Abstract

ANALYTICAL METHOD AND VALIDATION FOR SIMULTANEOUS ESTIMATION OF DROTAVARINE HYDROCHLORIDEAND NIMASULIDE AS API IN SYNTHETIC MIXTURE BY RP-HPLC METHOD AND UV-VISIBLE SPECTROSCOPY

Dr. Rashmi Kumari*, Dr. Vachaspati Dubey, Dr. Afroze Alam and Singh Nadkar and Narayan Singh

Abstract

A novel approach was develop and validate by rapid phase high performance liquid chromatography method for the simultaneous estimation of Drotavarine Hydrochloride and Nimasuide in active pharmaceutical ingradient (API) in synthetic mixture. This study describe the Simple, rapid, presice and accurate RP-HPLC method for simultaneous estimation in tablate dosage form.

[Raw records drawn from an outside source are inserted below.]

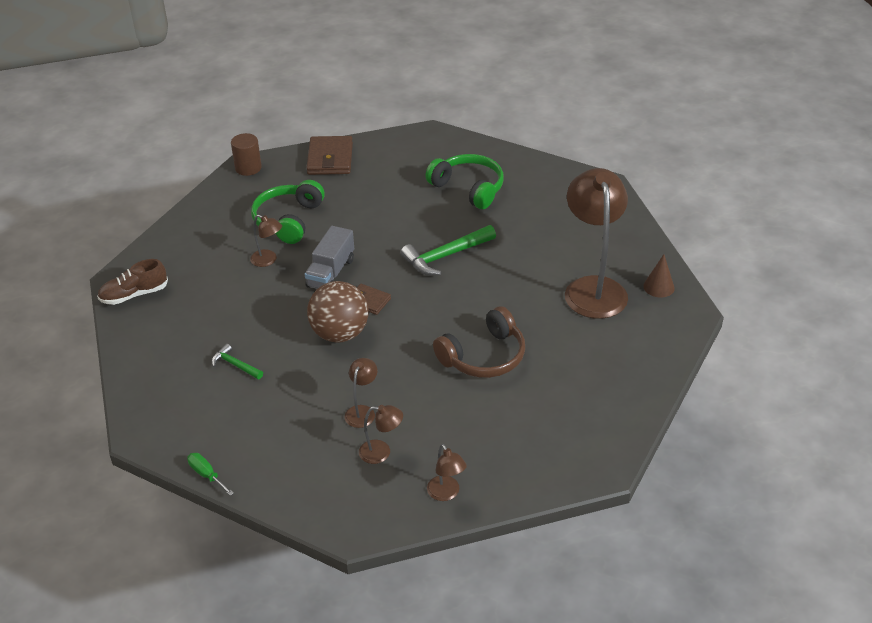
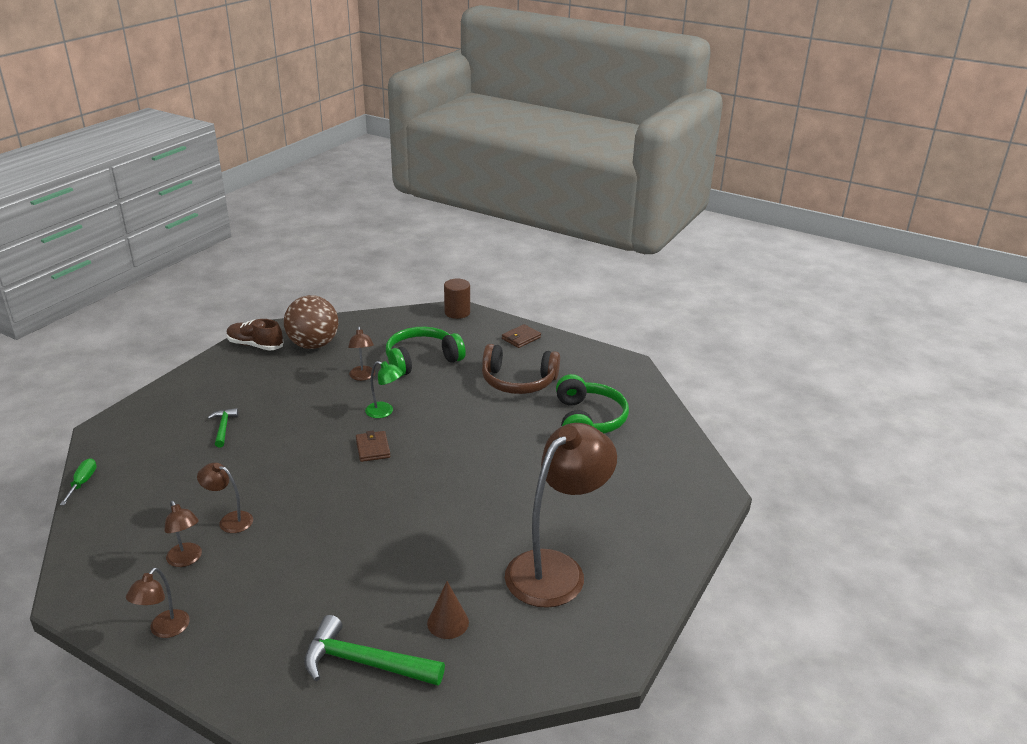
camera: 45 degrees right, 10 degrees down
grey truck [305,226,354,289] -> green lamp [365,361,403,418]
brown wallet [306,136,353,175] -> brown wallet [502,324,541,348], size x0.57
brown ball [307,281,369,343] -> brown ball moved to [284,295,338,349]
brown lamp [344,358,377,428] -> brown lamp turned 135 degrees counterclockwise [197,463,253,533]
green hammer [401,225,496,275] -> green hammer moved to [304,615,445,686]
brown headphones [433,306,525,378] -> brown headphones moved to [482,344,560,394]
brown cone [643,254,675,298] -> brown cone moved to [427,581,469,639]

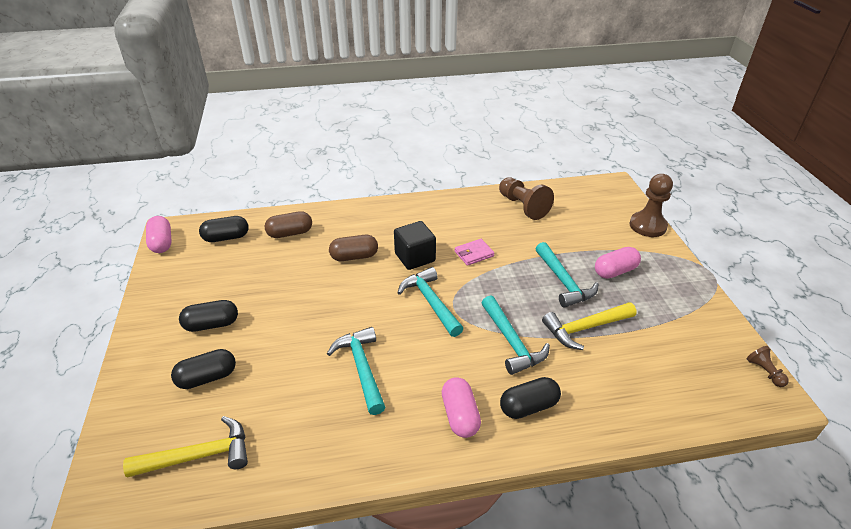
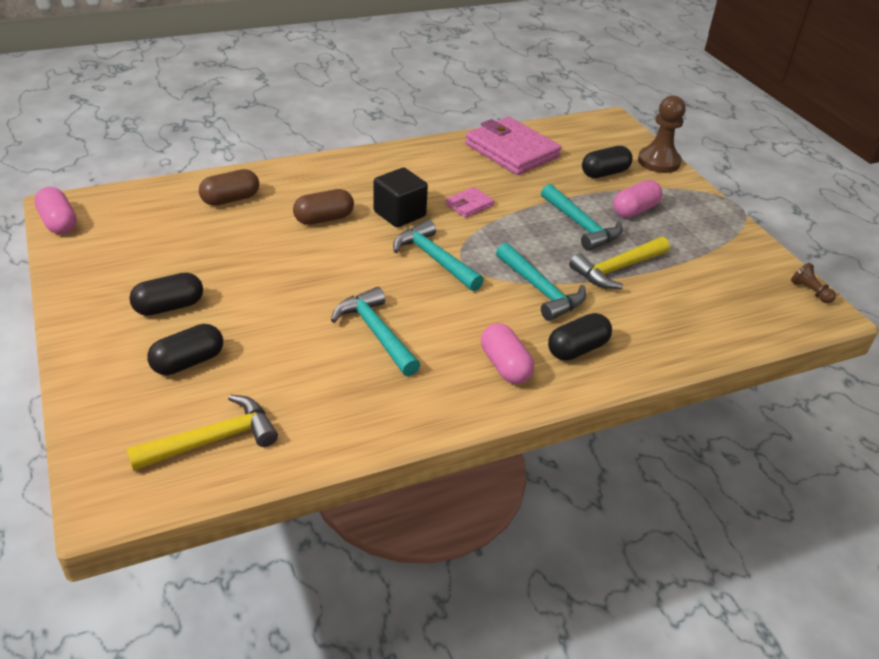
camera: 15 degrees left, 0 degrees up
black capsule [199,216,249,242] -> black capsule moved to [582,146,633,178]
brown pawn [499,177,554,220] -> pink wallet [465,117,562,175]

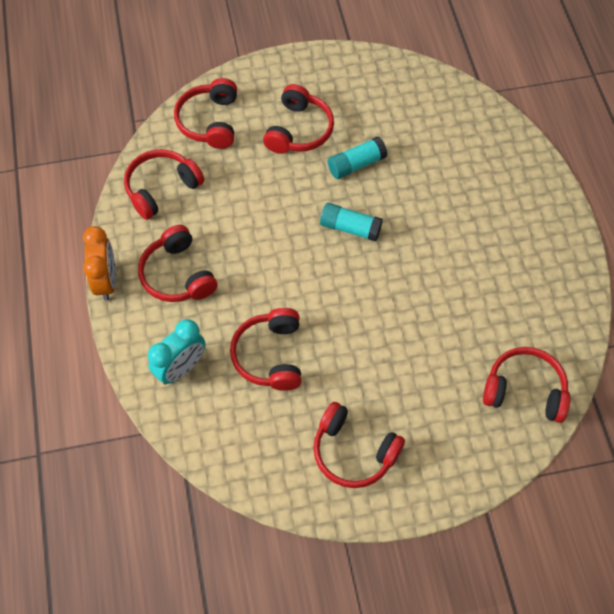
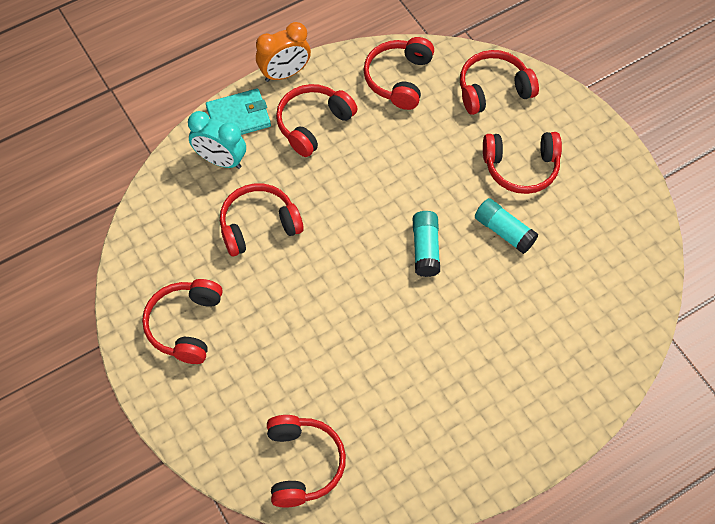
camera: 70 degrees right, 0 degrees up
red headphones [124,149,204,220] -> red headphones turned 105 degrees counterclockwise [364,37,434,110]
none -> turquoise wallet [206,88,271,135]

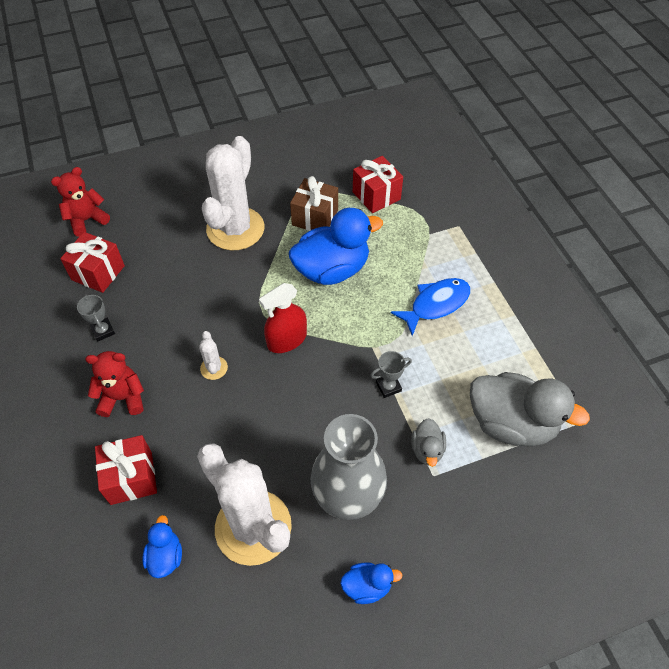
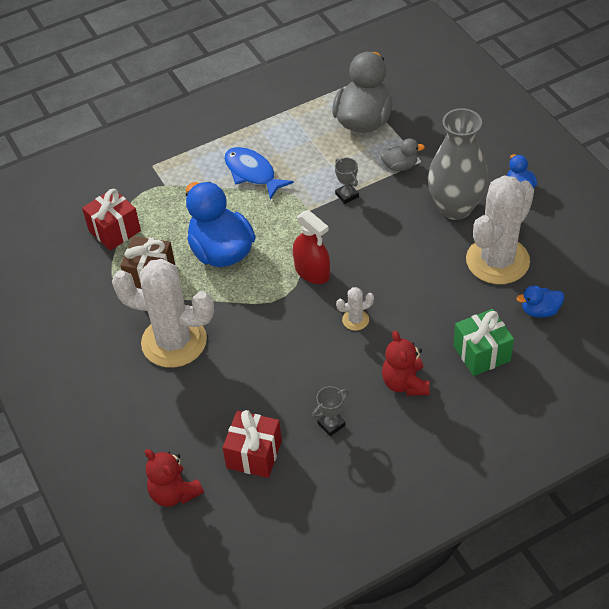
camera: 95 degrees left, 5 degrees down
red gift [95,435,157,505] -> green gift [453,309,514,376]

The separation were achived on Nucleosil (length-250mm*4.6mm) particle size -5μm column with an isocratic mixture of methanol and acetonitrile 50:50, pH adjusted to and flow rate 0.6ml/minand run time 10 min and UV detection at 298.5 nm. The retension time for Drotavarine Hydrochloride and Nimasuide was 6.28 min and 8.60 min respectively. This method was linear in the range of 2-20 μg and 5-40 μg/ml Drotavarine Hydrochloride and Nimasuide. The correlation coefficient were 0.9990 for Drotavarine Hydrochloride and 0.9980 for Nimusolide. This method has been validated as per ICH guideline and applied for estimation of Drotavarine Hydrochloride and Nimasuide in commercially available tablet Dosage form.

Keywords: Drotaverine, Nimesulide, ICH, Tablet.